The End of the Beginning, the Beginning of the End

I recently moved into the suburbs. I was filled with lots of anxiety as we drew closer to the the move date: I had been living in New York for almost 20 years from college through work..  I had a good, convenient situation in my apartment in Brooklyn.  Things were going pretty well.

On the other hand, the apartment was small, the schools are questionable in the city and the end state was always to be some type of house.  My wife and I always wanted to space that comes with a house.  So we made the decision, and bought a house.  It’s pretty much got everything you could ask for: a lot of space, great location for commuting and general walking in the town, small quiet block. Yet, I was filled anxiety and sadness as got closer to the move date.  And even after we moved in.  Did they we make the right decision? Did we move too soon?

The grass is always greener, big life changes are always hard and emotional.  But I wonder if there is something else going on.  It’s not just the change that causes anxiety, but what this move means from a life perspective:  it’s highlighting that perhaps the first part of my life, the individual part, the youthful part, is coming to a close as the second part, the family-raising and middle age towards old age part is now here.  I have passed a certain life milestone and there is perhaps a unconscious notion that I am closer to death than life.

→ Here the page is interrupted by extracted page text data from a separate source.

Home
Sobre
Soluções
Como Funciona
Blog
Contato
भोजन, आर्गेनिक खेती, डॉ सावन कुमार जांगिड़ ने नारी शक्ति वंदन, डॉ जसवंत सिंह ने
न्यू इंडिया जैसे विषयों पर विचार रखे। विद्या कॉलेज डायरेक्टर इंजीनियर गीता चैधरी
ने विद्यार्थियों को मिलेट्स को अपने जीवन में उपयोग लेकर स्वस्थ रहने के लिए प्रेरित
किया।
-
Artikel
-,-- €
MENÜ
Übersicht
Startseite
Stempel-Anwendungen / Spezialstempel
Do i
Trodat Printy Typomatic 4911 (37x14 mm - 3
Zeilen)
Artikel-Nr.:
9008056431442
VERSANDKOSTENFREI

This doesn’t have to be a negative thing.  One can few the overarching arc as having peaked and continuing on a descent. OR one can view the arc as having reached a bottom and starting now on the path up: there’s way more opportunity ahead of me than behind me.  Much more to accomplish; much more to experience with family.  The transition is always hard, but if you’re going to shift to a brighter future, than a transition must be made.   It always comes back to the Dostoevsky quote about a “kernal of wheat” dying to allow for growth and change.  But the death of anything is hard, which comes back to that Jack Bogle quote in my book “Press on Regardless.”  It’s an age-old truth that improvement only come from suffering and pain and fear, not through continuous stream of happy, un-stressful activities.